Coláiste Chonnacht, Tuar Mhic Éadaigh
In the early 1900’s Dr. Healy, Archbishop of Tuam, gave a house in Baile Ui Bhanáin to The Gaelic League to found Coláiste Chonnacht, an Irish Summer College. This college flourished from 1905 to 1950. Scholars came from all over Ireland and from many European Universities to learn Irish.
Among the scholars that attended Coláiste Chonnacht were Sinéad Flanagan, wife of Éamonn De Valera, Padraig Mac Piarais and his brother Willie, the Dillon brothers Myles and James, Thomas Clarke and many others.
The local people in Tourmakeady were delighted at the new arrivals. The local community also benefited as there was a demand for Irish speaking households to accommodate the students. As one student in an article in The Catholic Bulletin wrote “All the farmers in the neighbourhood open their hospitable doors to the students. The whole district becomes a kind of residential university.”
As far as teaching methods and standards were concerned Tourmakeady College was ahead of the time and brought language teachers and scholars from England, Europe and America. Coláiste Chonnacht was a working holiday camp. Conditions were somewhat primitive, but morale was high. Much of the Teaching was out of doors, on the shores of Lough Mask and the slopes of the Partry Mountains. The Seilig became a new word; it meant a working picnic at the waterfall.

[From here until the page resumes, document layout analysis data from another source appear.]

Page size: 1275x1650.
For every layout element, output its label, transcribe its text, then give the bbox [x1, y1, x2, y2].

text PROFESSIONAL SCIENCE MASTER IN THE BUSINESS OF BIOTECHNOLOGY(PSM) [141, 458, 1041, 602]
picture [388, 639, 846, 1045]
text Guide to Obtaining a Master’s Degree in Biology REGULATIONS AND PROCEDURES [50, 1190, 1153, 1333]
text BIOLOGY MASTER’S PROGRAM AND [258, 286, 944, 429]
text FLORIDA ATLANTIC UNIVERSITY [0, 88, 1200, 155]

The directors of the college had great praise for the Mná Tíghe, all fluent in Irish, who took part in céilís, concerts and dances in their houses. Everyone was a teacher and the students taught each other. That was how things were in Tourmakeady at the start of the twentieth century. Christened “Clíabhán Chonradh na Gaeilge” by Dr Douglas Hyde, later to be first President of Ireland.